Nodding, I continue, “The drinking started when I was fifteen. My mother had forced me into this circle of friends. They were all daughters of her social group, and even though I would have been happier to stay at home, working on my studies or even just reading a book, she said I had to get out. To meet friends.”

Both men are silent as I find myself back there. It was the most stressful visit I’d ever had at the country club. My mother was the butterfly, fluttering around with her bright colors and her intoxicating smile. Everyone loved her, at least, that’s what I thought.

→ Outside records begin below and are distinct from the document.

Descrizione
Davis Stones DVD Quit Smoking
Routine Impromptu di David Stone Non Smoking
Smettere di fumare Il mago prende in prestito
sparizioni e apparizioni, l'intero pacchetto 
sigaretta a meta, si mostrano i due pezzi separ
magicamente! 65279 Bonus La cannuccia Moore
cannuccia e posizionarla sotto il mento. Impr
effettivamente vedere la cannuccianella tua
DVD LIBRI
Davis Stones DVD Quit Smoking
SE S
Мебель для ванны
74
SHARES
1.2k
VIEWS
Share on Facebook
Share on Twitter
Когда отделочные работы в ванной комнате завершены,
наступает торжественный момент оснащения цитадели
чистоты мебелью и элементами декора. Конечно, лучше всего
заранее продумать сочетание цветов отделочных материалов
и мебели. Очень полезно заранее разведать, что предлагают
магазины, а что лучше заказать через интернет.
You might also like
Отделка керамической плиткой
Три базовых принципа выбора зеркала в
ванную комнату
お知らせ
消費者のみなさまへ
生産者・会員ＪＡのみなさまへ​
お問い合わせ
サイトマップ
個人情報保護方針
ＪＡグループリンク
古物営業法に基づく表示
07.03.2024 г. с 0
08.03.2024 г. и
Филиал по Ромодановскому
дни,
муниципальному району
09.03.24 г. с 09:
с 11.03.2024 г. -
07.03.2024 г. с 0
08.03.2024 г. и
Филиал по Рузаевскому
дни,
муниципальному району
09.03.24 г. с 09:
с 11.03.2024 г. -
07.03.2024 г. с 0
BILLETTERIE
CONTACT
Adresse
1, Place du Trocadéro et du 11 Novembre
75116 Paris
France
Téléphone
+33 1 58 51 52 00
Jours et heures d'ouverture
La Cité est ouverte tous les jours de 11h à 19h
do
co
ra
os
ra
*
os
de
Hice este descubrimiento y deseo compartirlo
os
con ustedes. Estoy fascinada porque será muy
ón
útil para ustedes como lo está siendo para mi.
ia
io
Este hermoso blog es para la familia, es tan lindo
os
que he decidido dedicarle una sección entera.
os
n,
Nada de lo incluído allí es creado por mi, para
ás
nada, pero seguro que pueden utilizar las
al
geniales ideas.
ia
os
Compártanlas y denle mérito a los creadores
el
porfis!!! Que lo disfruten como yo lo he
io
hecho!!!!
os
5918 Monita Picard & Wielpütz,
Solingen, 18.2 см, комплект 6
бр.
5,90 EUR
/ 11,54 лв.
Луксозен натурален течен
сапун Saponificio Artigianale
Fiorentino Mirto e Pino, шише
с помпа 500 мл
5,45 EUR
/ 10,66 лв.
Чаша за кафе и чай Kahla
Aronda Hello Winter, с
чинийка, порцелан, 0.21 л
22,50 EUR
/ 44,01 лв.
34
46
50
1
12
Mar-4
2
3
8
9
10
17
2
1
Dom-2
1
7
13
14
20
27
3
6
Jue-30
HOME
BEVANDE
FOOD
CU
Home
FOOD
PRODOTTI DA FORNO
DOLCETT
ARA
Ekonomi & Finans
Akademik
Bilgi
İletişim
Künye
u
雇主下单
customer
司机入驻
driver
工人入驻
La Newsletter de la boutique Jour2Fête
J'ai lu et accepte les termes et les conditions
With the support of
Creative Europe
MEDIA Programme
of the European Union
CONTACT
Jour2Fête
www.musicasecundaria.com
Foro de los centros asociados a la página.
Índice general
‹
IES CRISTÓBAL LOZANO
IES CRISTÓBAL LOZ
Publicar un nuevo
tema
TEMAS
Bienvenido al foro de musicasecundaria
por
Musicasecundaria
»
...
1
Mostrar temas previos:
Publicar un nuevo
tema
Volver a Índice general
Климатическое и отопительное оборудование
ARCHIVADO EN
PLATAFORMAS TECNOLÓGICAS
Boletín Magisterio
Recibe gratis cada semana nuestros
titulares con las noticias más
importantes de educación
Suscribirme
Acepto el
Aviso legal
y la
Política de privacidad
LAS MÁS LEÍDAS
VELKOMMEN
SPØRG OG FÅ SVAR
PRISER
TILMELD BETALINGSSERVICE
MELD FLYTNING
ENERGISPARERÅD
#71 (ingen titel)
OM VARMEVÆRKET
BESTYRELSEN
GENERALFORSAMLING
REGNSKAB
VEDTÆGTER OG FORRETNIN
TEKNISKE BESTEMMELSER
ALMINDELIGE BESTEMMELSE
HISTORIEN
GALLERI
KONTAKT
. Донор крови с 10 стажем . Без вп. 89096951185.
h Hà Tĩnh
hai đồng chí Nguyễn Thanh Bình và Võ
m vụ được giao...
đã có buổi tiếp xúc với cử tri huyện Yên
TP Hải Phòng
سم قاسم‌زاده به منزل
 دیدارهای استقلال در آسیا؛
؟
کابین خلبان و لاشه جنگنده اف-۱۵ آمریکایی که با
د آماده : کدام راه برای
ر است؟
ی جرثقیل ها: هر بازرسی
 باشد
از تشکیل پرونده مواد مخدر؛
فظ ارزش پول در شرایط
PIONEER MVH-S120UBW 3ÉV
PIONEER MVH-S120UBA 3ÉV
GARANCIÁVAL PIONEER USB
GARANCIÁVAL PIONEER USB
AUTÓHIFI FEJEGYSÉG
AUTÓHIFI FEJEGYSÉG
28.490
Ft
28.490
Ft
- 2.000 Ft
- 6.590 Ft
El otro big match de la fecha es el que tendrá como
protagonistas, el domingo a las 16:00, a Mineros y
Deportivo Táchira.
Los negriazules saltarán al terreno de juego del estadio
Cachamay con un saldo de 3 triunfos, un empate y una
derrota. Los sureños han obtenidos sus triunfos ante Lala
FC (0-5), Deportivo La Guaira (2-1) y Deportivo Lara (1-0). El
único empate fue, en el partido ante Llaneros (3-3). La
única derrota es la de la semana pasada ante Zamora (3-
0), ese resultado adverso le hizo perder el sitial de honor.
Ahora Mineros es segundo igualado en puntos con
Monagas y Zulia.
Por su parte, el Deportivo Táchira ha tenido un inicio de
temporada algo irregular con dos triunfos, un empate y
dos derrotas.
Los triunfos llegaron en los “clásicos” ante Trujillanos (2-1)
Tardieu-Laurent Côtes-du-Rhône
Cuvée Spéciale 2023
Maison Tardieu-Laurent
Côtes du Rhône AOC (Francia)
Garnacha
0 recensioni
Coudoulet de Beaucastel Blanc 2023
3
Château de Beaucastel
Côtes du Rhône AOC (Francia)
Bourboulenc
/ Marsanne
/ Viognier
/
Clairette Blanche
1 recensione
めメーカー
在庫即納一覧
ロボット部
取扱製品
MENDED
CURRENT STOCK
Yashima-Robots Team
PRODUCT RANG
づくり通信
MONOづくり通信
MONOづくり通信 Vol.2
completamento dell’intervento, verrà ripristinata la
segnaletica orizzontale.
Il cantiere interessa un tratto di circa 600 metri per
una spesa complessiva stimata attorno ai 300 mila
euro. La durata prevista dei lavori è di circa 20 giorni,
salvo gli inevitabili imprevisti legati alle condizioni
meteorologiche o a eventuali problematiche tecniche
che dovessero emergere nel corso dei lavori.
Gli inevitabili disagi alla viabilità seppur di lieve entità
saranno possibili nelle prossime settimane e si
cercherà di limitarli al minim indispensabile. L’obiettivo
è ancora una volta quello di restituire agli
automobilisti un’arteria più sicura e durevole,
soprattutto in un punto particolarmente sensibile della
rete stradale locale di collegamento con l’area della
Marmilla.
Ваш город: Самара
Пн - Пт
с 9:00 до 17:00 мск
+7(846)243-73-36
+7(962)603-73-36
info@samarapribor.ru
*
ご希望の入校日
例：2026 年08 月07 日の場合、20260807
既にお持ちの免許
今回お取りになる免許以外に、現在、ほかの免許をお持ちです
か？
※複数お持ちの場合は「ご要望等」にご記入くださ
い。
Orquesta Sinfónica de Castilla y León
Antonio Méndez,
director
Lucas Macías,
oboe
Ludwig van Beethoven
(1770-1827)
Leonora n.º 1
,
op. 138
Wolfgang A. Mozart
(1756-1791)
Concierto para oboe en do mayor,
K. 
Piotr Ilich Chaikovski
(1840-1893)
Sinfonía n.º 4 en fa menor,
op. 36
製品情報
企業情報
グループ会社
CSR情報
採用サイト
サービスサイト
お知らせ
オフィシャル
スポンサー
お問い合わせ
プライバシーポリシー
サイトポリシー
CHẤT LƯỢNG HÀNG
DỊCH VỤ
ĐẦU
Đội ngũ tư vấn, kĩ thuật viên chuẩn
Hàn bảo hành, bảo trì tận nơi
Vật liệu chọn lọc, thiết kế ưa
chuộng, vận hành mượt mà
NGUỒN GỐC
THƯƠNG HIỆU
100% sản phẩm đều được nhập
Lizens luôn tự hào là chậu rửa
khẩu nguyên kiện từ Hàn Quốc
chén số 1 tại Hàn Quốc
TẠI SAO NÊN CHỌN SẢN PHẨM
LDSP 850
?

“I sat with the girls for a while, talking about music and movies, and nothing seemed amiss. At first, I thought perhaps I was being a snob because I was convinced that they weren’t my friends. But when I went to the restroom, I wasn’t gone for too long. When I returned, they didn’t see me at first.” I struggle to find the words. It’s like the first time I had to talk to a therapist. Reliving something that hurt you tends to bring you down; it takes you to that moment when you are crushed. And there is nothing you can do to stop it. All that happens is there’s a black spiral that drags you in further.